→ Yazılı Görev A:
Kadın ve ahlak konulu metnin "Kadın; ahlaktır!" sözleriyle açılıp "söylemesi mümkün olacaktır?" sözleriyle kapanan kısmını, "kıyamet alameti" yerine "kıyamet işareti" koyarak düzenle ve yeniden yaz.
→ Yazılı Görev B:
Kadın ve ahlak konulu metni kesildiği yerden sürdür.

→ Verilen Metin:
────
İlim-irfan
Well-known member
Kadın ve ahlak
Kadın ve ahlâk, bir arada durması en çok beklenen kelimelerden ikisidir. İlk kadından son kadına kadar, kadınların ahlâka ihtiyacı, ahlâkın kadınlara uyumu, Müslüman veya kâfir bütün toplumların beklentisidir. İslam ise bu beklentiyi Kur'an ve hadislerle kurallı hale getirmiştir. Kadının ahlâkı, onun üzerinde bulunması doğal kabul edilen güzelliğinden daha önde olmalıdır. Çünkü kadın, ahlâk sahibi olduğunda bu doğurup büyüteceği çocuğa, eşi olduğu erkeğe ve nihayet yaşadığı topluma etki edecektir. Kadın, sadece kendisi değildir. Kadın toplumdur, insanlıktır.
Kadın; ahlaktır!
Ahlâk, insanî bir değerdir; onun insanî bir değer olması, insanlardan müteşekkil toplumların içinde bulunduğu süreçten etkilenmesini tabiileştirmektedir. Müslümanların gözde nesli sahabilerin yaşadığı bir toplumda ahlâkın düzeyi ile karma nesillerin bulunduğu bir toplumdaki ahlâk düzeyinin aynı olmasını bekleyemeyiz.
Özellikle, bir tür kıyamet alameti olarak kötülüğün yaygınlaştığı hatta resmîleştiği, iyiliğin ve güzelliğin gizlenme durumunda olduğu zamanlarda ahlâk en çok etkilenen durumundadır. Ahlâksızlığın ahlâk olarak telakki edilebileceğini de söylememiz mümkündür. Gerçekte ise bu bir faciadır. İnsanlığın ahlâkını yitirdikten sonra din dâhil, elinde neyin sabit kaldığını söylemesi mümkün olacaktır?
Ahlâka ait bu genel değerlendirmeyi kadın için yaptığımızda çok daha hassas ölçülerden söz etmek zorunda kalırız. Şüphesiz erkek ve kadın arasında ahlâka ihtiyaçlı olma açısından bir fark yoktur, olmamalıdır da. Ancak kadının ahlâkı sadece kadın için değildir. Onun ahlâkı insanın ahlâkı olarak algılanmalıdır. Zira kadın; annedir, eştir, kardeştir, iffettir.
Fitne günlerine dikkat
Hadisi şeriflerde 'fitne zamanı' olarak tarif edilen bir zamanda kadın ve ahlâkı, ahlâkın toplum nezdindeki yüzeysel anlamı üzerinden ele alamayız. Din ve insanlık açısından ciddi bir konumda gözlemlenen ahlâkın, selamlaşma, mendil ikram etme, yer verme, büyük-küçük ilişkisi kurma şeklindeki örfe ve zamana göre değişebilecek tutumlar üzerinden değerlendirilmesi veya koruma altına alınması yeterli olmaz.
────
→ Kayıtlı Bilgiler:
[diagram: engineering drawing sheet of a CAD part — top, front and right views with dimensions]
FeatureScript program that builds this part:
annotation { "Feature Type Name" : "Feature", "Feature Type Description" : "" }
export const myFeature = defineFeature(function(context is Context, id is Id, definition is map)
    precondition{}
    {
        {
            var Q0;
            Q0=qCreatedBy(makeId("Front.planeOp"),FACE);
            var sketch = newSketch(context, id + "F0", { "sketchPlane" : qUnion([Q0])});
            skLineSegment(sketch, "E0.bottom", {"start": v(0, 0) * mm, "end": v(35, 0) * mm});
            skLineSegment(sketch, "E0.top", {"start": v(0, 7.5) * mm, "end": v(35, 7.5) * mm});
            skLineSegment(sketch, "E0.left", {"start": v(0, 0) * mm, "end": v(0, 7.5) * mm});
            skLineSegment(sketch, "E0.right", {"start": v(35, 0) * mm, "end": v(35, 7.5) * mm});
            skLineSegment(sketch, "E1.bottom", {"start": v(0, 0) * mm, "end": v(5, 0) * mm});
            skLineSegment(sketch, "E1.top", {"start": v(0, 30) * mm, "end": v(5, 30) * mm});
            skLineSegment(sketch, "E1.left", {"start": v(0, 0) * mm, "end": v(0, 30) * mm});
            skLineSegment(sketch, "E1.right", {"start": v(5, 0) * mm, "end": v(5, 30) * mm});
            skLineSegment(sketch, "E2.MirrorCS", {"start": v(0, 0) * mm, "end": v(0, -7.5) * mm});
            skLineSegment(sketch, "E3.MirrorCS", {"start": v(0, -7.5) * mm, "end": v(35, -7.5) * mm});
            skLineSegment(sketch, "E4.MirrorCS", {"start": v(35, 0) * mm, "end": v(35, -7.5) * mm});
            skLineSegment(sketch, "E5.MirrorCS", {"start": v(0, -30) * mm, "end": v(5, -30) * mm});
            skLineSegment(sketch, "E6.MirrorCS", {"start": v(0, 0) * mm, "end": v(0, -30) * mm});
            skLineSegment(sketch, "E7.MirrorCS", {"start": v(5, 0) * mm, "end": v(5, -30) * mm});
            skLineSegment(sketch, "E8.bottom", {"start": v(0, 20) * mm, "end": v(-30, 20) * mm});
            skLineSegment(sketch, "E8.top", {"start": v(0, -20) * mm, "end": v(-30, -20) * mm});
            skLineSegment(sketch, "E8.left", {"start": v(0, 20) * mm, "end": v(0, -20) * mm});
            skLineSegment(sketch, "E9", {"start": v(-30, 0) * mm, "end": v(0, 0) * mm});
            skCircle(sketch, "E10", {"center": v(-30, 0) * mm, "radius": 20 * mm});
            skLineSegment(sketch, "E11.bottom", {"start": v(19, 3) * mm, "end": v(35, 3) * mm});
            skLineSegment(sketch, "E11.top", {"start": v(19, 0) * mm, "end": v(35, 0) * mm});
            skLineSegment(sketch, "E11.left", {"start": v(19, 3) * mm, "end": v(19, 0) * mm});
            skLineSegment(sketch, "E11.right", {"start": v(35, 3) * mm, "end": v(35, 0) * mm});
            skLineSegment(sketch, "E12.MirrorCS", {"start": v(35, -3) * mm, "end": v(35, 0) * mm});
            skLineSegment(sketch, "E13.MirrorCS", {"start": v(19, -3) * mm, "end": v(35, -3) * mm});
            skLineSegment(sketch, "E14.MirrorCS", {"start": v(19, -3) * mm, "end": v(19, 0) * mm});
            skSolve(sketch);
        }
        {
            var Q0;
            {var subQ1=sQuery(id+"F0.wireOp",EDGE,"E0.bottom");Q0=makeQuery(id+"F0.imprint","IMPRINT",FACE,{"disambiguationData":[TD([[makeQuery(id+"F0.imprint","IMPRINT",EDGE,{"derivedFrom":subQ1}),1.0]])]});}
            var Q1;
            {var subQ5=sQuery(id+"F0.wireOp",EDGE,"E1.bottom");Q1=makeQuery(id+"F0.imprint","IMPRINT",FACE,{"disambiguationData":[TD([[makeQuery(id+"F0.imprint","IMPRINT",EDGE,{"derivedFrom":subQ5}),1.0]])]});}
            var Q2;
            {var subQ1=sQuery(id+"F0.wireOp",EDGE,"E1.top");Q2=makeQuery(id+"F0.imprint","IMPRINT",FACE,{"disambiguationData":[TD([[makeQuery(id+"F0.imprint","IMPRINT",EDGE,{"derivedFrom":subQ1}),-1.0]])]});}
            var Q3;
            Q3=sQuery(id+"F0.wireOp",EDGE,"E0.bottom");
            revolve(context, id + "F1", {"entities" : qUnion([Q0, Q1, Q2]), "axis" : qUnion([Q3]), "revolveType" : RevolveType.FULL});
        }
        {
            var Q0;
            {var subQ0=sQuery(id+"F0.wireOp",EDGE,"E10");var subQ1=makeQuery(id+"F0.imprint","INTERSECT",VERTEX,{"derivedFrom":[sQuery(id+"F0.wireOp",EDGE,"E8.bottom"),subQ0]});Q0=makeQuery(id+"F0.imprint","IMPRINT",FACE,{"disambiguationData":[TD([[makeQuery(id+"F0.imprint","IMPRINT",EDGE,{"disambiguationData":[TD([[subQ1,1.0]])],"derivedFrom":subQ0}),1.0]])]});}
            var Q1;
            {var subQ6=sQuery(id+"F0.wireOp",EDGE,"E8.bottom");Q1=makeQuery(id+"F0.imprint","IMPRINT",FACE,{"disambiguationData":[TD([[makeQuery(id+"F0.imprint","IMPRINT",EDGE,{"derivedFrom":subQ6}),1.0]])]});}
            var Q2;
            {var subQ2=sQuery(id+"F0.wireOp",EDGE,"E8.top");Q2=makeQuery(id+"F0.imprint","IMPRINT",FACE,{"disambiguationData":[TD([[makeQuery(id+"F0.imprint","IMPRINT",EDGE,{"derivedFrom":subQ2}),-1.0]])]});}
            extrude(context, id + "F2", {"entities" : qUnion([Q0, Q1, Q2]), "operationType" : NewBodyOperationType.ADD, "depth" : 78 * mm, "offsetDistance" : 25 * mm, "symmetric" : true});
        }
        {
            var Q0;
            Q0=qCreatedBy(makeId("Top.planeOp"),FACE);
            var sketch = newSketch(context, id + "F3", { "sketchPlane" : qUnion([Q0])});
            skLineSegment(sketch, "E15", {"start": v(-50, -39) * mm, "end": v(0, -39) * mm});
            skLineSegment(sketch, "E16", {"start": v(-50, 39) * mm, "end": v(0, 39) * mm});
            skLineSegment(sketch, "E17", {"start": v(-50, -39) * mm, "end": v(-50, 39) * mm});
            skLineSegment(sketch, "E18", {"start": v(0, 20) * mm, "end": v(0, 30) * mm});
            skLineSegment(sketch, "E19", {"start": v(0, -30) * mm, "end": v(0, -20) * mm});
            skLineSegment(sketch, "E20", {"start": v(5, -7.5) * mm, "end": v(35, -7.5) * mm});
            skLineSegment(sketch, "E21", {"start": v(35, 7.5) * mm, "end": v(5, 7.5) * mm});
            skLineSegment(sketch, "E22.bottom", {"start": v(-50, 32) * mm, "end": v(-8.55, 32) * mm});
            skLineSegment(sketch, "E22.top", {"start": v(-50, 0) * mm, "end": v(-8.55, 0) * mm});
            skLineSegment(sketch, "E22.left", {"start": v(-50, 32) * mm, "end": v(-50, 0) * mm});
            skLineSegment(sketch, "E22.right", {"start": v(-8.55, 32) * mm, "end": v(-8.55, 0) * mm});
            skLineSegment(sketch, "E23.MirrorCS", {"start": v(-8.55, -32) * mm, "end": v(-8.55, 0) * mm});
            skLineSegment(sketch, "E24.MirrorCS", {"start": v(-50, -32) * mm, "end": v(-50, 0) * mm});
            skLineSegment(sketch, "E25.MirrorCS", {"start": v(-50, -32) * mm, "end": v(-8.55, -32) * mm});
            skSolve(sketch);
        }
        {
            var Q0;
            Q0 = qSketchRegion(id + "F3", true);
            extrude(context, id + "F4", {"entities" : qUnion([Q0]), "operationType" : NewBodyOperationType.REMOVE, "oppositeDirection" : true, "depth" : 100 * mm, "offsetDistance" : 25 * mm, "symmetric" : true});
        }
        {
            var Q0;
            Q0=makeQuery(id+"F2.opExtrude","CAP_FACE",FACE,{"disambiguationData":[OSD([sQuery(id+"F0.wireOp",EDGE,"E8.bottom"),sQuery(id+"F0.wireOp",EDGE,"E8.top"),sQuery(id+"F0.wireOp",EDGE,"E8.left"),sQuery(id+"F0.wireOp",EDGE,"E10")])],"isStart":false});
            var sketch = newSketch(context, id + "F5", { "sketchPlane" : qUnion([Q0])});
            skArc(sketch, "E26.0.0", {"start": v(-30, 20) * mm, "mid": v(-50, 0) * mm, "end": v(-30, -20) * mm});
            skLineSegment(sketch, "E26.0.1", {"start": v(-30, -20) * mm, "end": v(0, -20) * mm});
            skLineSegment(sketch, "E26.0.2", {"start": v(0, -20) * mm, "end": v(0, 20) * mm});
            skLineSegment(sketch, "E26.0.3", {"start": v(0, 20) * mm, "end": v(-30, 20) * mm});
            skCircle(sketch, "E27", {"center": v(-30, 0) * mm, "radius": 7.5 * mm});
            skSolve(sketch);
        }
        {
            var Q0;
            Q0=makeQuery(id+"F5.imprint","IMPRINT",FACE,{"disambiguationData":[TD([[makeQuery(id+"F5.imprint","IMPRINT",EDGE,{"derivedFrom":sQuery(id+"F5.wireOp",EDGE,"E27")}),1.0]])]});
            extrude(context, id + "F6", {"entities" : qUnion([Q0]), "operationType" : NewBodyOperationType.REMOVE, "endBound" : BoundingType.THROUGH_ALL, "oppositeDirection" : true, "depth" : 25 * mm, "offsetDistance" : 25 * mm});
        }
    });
────
→ Alıştırma Cevabı A:
Kadın; ahlaktır!
Ahlâk, insanî bir değerdir; onun insanî bir değer olması, insanlardan müteşekkil toplumların içinde bulunduğu süreçten etkilenmesini tabiileştirmektedir. Müslümanların gözde nesli sahabilerin yaşadığı bir toplumda ahlâkın düzeyi ile karma nesillerin bulunduğu bir toplumdaki ahlâk düzeyinin aynı olmasını bekleyemeyiz.
Özellikle, bir tür kıyamet işareti olarak kötülüğün yaygınlaştığı hatta resmîleştiği, iyiliğin ve güzelliğin gizlenme durumunda olduğu zamanlarda ahlâk en çok etkilenen durumundadır. Ahlâksızlığın ahlâk olarak telakki edilebileceğini de söylememiz mümkündür. Gerçekte ise bu bir faciadır. İnsanlığın ahlâkını yitirdikten sonra din dâhil, elinde neyin sabit kaldığını söylemesi mümkün olacaktır?

→ Alıştırma Cevabı B:
Ahlâka daha geniş bir boyut kazandırılmalıdır. İman, ahlâkın da esası olduğuna göre ahlâka imandan başlanmalı, Kur'an ve sünnetle çizilen bir daire içinde tutulmalıdır. Aksi takdirde bir zamanların en ahlâksız tavırları için ahlâkîlik hükmü takdir edilebilir. Bu, ayakların baş olması, başların ayaklaşması şeklinde bir sonuca razı olmaktır.
Ahlak ve kadının ilkeleri
Fitne günlerinde kadın ve ahlâkın temel ilkelerini şu şekilde özetlememiz mümkündür:
Allah'a iman ve imanın gerekleri üzerinde hassas davranılmalıdır. İman, birkaç kelimenin dille ikrarından ibaret görülmemelidir. İmanın bir anlamda ahireti dünyaya tercih etmek olduğu şuuru taşınmalıdır. İmanın gereği olarak yapılan ibadetlerin ancak ihlâsla bir değer ifade edeceği bilinmelidir. İmanın karşı cephesi olan şirke düşme tehlikesinin hiçbir şekilde yok sayılmaması oldukça önemlidir.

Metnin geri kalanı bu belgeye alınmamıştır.